チェコの人形劇映画。

少年オンドラが大事にしていたクマのぬいぐるみクーキーは,オンドラの喘息に良くないということで捨てられてしまう。

オンドラは夜中にコッソリとクーキーをごみ置き場から拾ってきたはずなのだが翌朝起きてみるとクーキーがいない。夢だったのかもと窓の外を見ると,丁度ゴミ収集車が発車したところだった。

 

仕方ないのでクーキーがごみ処理場で処分されてしまわないよう祈ると,奇跡が起こり,踏みつぶされる直前のクーキーが動き出した!!

 

クーキーはオンドラの元へ無事帰れるのか?

 

なんとも不思議な作品だった。

 

クーキー自体もヘナチョコ感漂うデザイン(自称赤なのだが,周りにはピンクと言われるほど色あせている)なのだが,森の妖精的なのもみんなゴミを使って作ったのでは?という小汚いデザイン(笑)

 

そのくせ動きは結構良く,特にカーチェイスのシーンとかの出来は妙にリアルで,素晴らしい出来だったりして。

 

ストーリー的にはクーキーをごみ処理場に連れ戻そうとするペットボトル刺客との追っかけあいと森の妖精の村長の座を巡った争いがメインだったりするのだが,妖精とか鳥が意外と薄情だったりするのはお国柄なのだろうか。

 

クーキーの声を当てているのがオンドラ役の少年なので,クーキーの冒険は彼の夢なのかな?とか思ったりするのだが,終盤での現実とのリンク的なシーンで「あれ?」と思ったりする。

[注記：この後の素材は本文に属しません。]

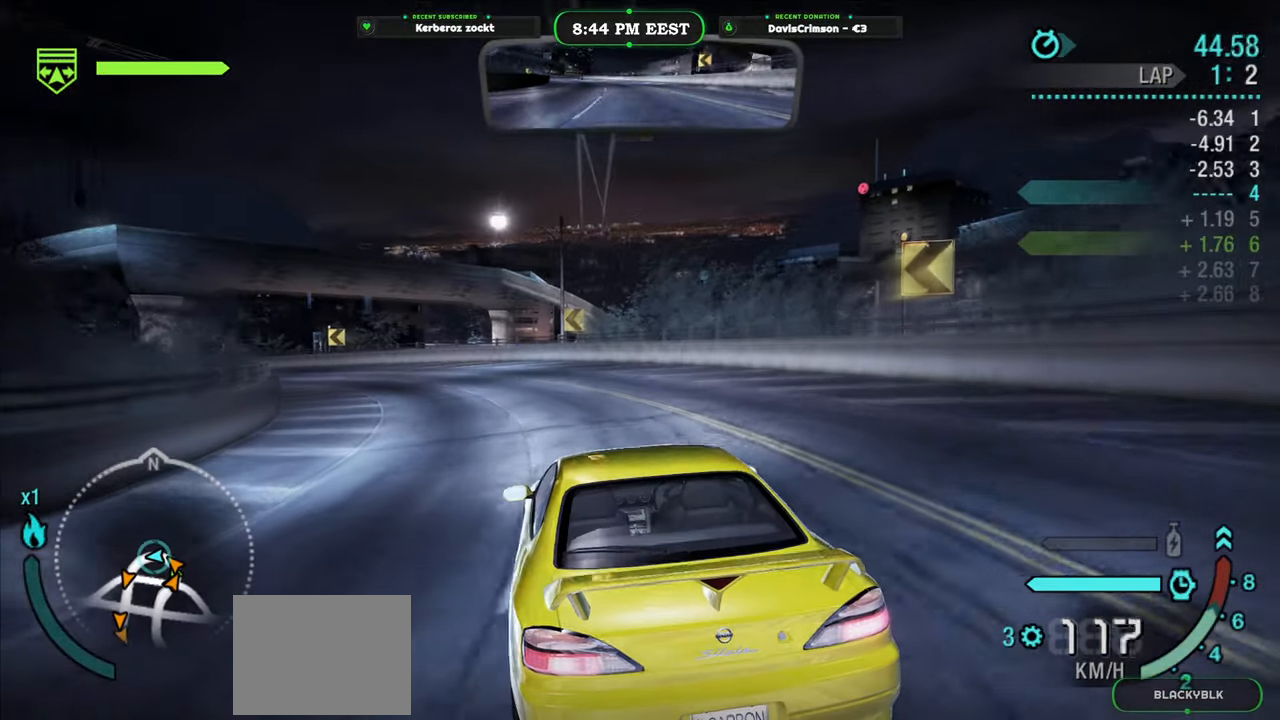
{"buttons": ["R2"], "left_stick": "center", "events": [[200, "left_stick", "center"], [317, "left_stick", "left"], [450, "left_stick", "center"]]}
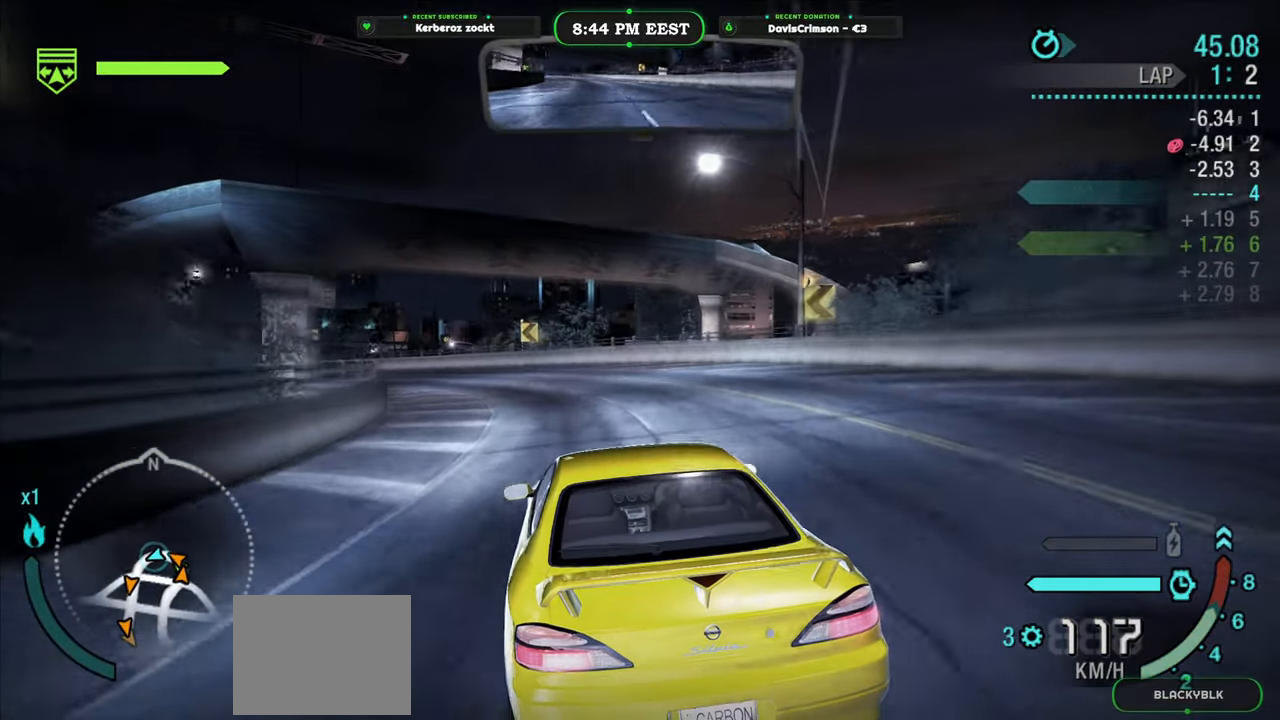
{"buttons": ["R2"], "left_stick": "left", "events": [[333, "left_stick", "left"]]}
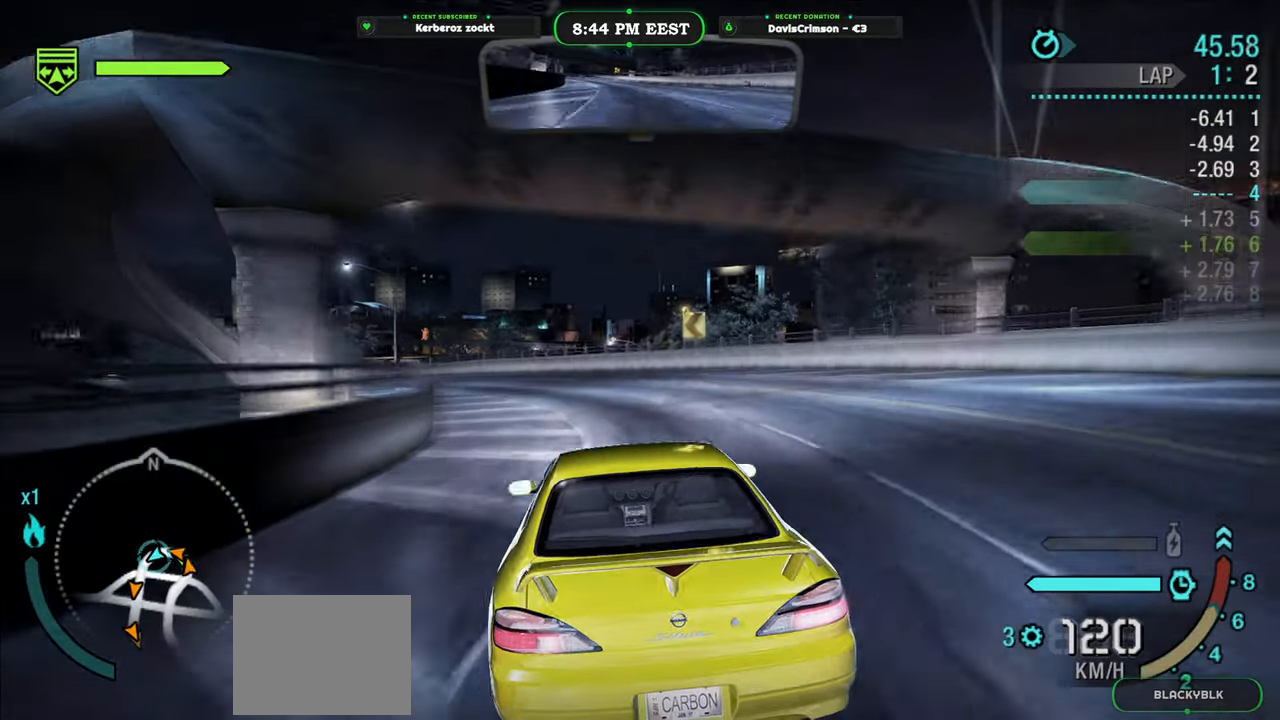
{"buttons": ["R2"], "left_stick": "up-left", "events": [[67, "left_stick", "center"], [183, "left_stick", "left"], [350, "left_stick", "center"], [467, "left_stick", "up-left"]]}
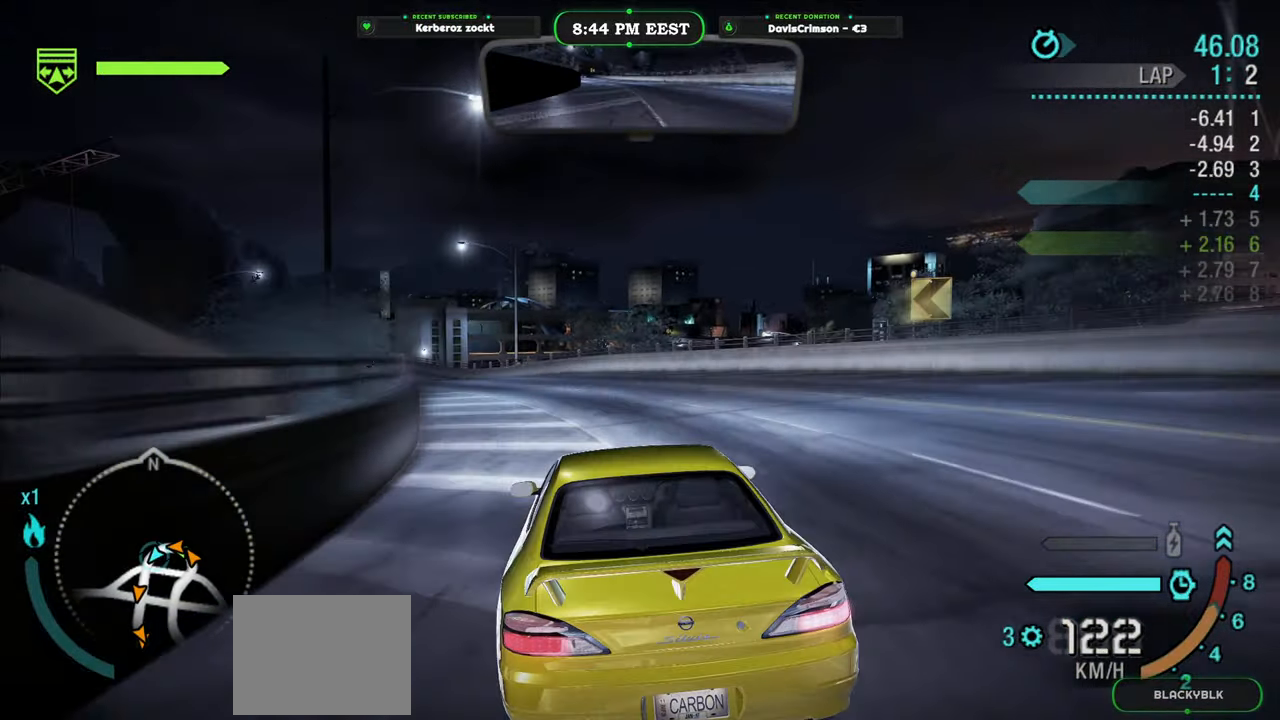
{"buttons": ["R2"], "left_stick": "left", "events": [[100, "left_stick", "center"], [433, "left_stick", "left"]]}
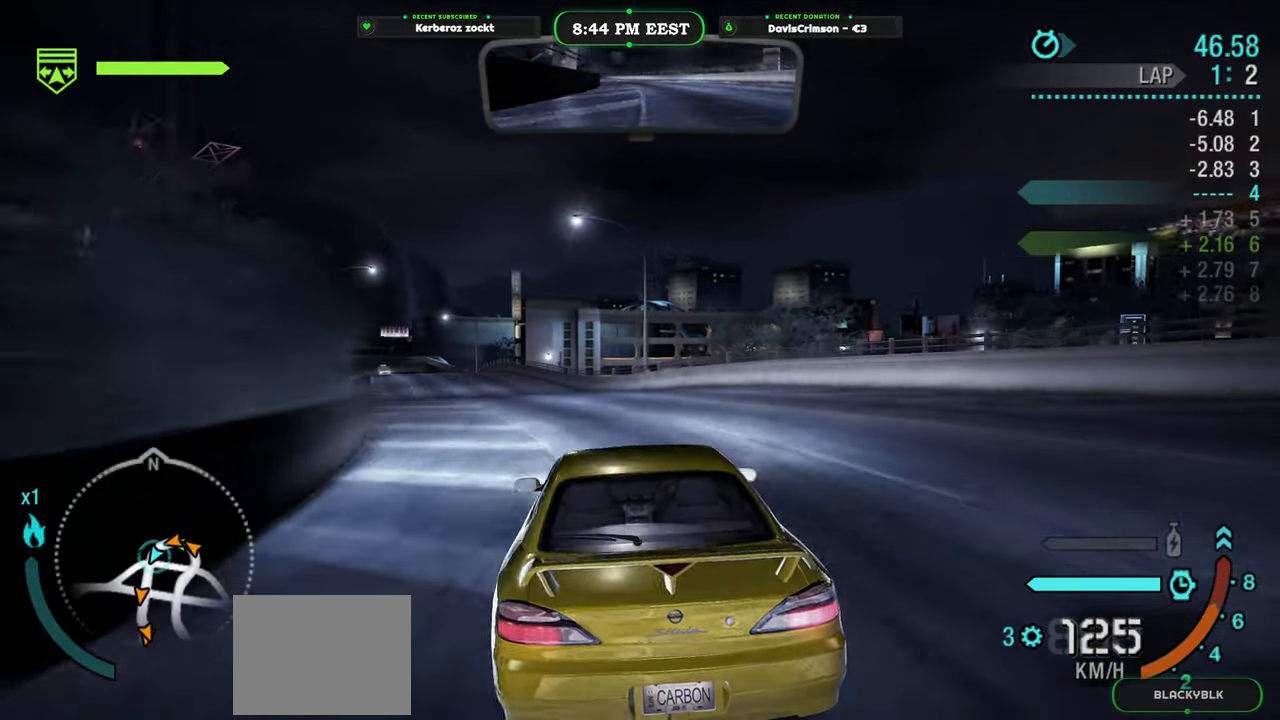
{"buttons": ["R2"], "left_stick": "center", "events": [[33, "left_stick", "center"], [233, "left_stick", "left"], [367, "left_stick", "center"]]}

チョット「はてしない物語」風味な気もしなくもない。

 

一応「大人になって失ってしまうもの」とか輪廻転生的なモノがストーリーの裏に流れているっぽいのではあるが,微妙すぎて胸を打つほどでもなかったかな。ただ,序盤のごみ処理場でおもちゃが踏みつぶされる場面とかが妙に胸が痛かったり怖かったりしたのは自分にも子供の心が残ってるからだろうか。この手のは観ててホント辛い。

 

最後の方のホームレス的な男とのやりとりも少し意味深だったけど,何を言わんとしているのかはよくわからなかった(苦笑)

 

あと,音楽が妙に耳に残った(笑)かなり好みかも。

 

ちょっと調べたところ,チェコでは人形劇が盛んらしく,その理由が「外国に占領されている時代に人形劇以外でチェコ語を禁止されていた」というものらしいので,この表現(人形劇)には監督的には何か思い入れがあるのかもしれない。

 

へなちょこ感をゆるゆると楽しもうと思うと意外と本格的という感じの作品。ただ,突き抜けた面白さがあるわけでもないので暇つぶしに観るといいと思う。